Dieser koreanische Reisbrei ist Comfort Food auf asiatische Art – so dick wie ein Risotto, aber leicht, mit feinem Sesam- und Knoblaucharoma statt Käse. Inspiriert vom traditionellen Juk, verbindet man ihn in Korea mit Fürsorge und Erholung, weil er oft Erkälteten, Erschöpften oder nach einem zu scharfen Abendessen am Vortag serviert wird.
Tipps vom Koch
Verkürze die Garzeit des Reises nicht – er sollte fast vollständig zerfallen, damit du eine cremige, umhüllende Konsistenz bekommst und keine einfache Reissuppe. Rühre den Topfboden alle paar Minuten um, besonders zum Ende hin, denn der eindickende Brei brennt leicht an, wenn die Hitze zu hoch ist. Gieße das Ei wirklich in einem sehr dünnen Strahl bei ständigem Rühren ein – so entstehen zarte „Bänder“ und keine Rühreiklumpen.
Serviervorschläge
Am besten sehr heiß in tiefen Schalen servieren, wenn du durchgefroren von einem langen Herbstspaziergang oder einer Radtour nach Hause kommst. Du kannst ihn mit Kimchi, eingelegtem Rettich oder einfachen Salzgurken servieren, die einen schönen Kontrast zum milden Geschmack bilden. Dazu passen Jasmintee, grüner Tee oder einfach heißes Wasser mit einer Scheibe Ingwer.
Zutaten
- Reis - 150 g
- Karotte - 1 Stück
- Zucchini - 0.5 Stück
- Zwiebel - 0.5 Stück
- Knoblauch - 2 Zehe
- Gemüsebrühe - 1.2 l
- Sesamöl - 1 Esslöffel
- Sojasauce - 1.5 Esslöffel
- Ei - 2 Stück
- Schnittlauch - 10 g
- Salz - 0.25 Teelöffel
- weißer Pfeffer - 0.25 Teelöffel
Zubereitung
- Reis mehrmals in kaltem Wasser waschen, bis das Wasser fast klar ist, dann in einem Sieb abtropfen lassen.

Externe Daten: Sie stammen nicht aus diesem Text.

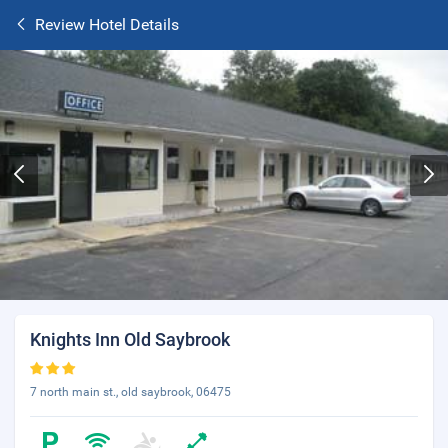
Review Hotel Details
Knights Inn Old Saybrook
7 north main st., old saybrook, 06475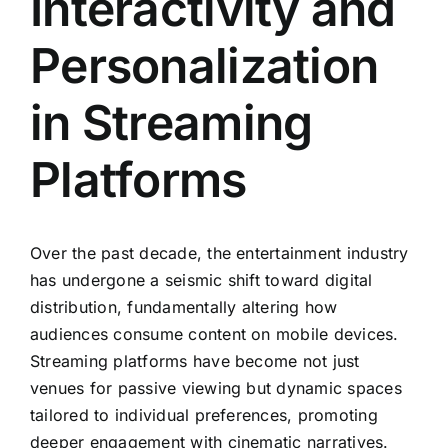
Interactivity and
Personalization
in Streaming
Platforms
Over the past decade, the entertainment industry
has undergone a seismic shift toward digital
distribution, fundamentally altering how
audiences consume content on mobile devices.
Streaming platforms have become not just
venues for passive viewing but dynamic spaces
tailored to individual preferences, promoting
deeper engagement with cinematic narratives.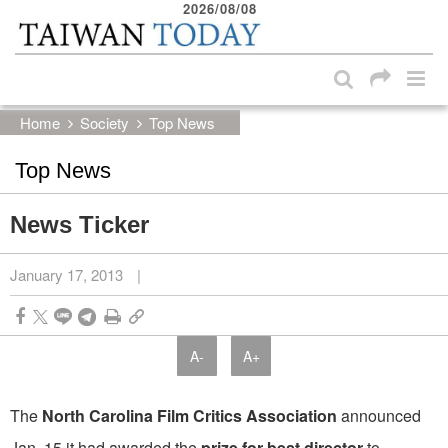
2026/08/08
:::
Skip to main content block
:::
Home
Society
Top News
Top News
News Ticker
January 17, 2013
|
A-
A+
The
North Carolina Film Critics Association
announced
Jan. 15 it had awarded the
prize for best director
to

- Karotte schälen und in kleine Würfel schneiden. Zucchini waschen und ebenfalls in kleine Würfel schneiden. Zwiebel schälen und fein hacken. Knoblauch sehr fein hacken.
- In einem Topf mit dickem Boden das Sesamöl bei mittlerer Hitze erhitzen. Zwiebel zugeben und 3–4 Minuten unter Rühren anbraten, bis sie weich und leicht glasig ist, ohne zu bräunen.
- Knoblauch zugeben und weitere 30 Sekunden braten, bis er intensiv duftet. Dann den gewaschenen Reis einstreuen und 2–3 Minuten unter Rühren braten, bis jedes Korn mit Fett überzogen ist und leicht glasig-weiß wird.
- Karotte zugeben und etwa 2/3 der Brühe angießen. Zum Kochen bringen, die Hitze auf klein reduzieren und 20 Minuten ohne Deckel köcheln lassen, dabei alle paar Minuten umrühren, damit der Reis nicht am Boden ansetzt.
- Zucchini und die restliche Brühe zugeben. Weitere 10 Minuten kochen, dabei rühren, bis der Reis stark zerkocht ist und die Konsistenz einer dicken Suppe oder eines dünnen Breis hat. Bei Bedarf etwas Wasser nachgießen.
- Das Ei in einer Schüssel mit einer Gabel leicht verquirlen. Die Suppe mit Sojasauce, Salz und Pfeffer würzen, umrühren und dann das Ei in einem dünnen Strahl in den heißen Reisbrei gießen, dabei die ganze Zeit mit einem Löffel rühren, damit feine Eistreifen entstehen. Noch 1–2 Minuten köcheln lassen.
- Zum Schluss mit gehacktem Schnittlauch bestreuen und sofort in Schalen servieren, am besten sehr heiß.
Aufbewahrung
Den Reisbrei ohne Ei in einem luftdichten Behälter im Kühlschrank aufbewahren und innerhalb von 2–3 Tagen aufessen. Beim Aufwärmen etwas Wasser oder Brühe zugeben und unter Rühren erhitzen, bis die gewünschte Konsistenz erreicht ist, dann erst das verquirlte Ei einlaufen lassen, falls verwendet.